Exercise aim »
Count the lines in the data below that contain the string "gerbong", and give only the number.

Extracted information »
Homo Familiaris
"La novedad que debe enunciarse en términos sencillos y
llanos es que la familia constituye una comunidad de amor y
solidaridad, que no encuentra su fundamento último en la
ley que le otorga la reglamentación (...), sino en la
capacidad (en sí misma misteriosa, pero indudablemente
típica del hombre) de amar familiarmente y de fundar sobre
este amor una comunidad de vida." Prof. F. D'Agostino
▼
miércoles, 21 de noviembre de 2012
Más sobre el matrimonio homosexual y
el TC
...
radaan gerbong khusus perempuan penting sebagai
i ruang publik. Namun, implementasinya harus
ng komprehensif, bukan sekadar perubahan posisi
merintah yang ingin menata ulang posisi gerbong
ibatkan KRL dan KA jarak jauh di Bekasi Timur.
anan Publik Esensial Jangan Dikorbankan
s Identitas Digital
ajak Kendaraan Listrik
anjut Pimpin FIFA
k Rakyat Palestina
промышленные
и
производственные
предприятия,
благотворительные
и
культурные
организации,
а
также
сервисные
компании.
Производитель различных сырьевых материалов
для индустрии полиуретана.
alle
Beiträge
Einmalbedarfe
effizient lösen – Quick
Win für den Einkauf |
* * *
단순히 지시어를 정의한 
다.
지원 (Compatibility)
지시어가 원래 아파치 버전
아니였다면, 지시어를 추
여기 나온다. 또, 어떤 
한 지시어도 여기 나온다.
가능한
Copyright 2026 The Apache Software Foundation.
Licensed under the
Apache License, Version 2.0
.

Task result »
2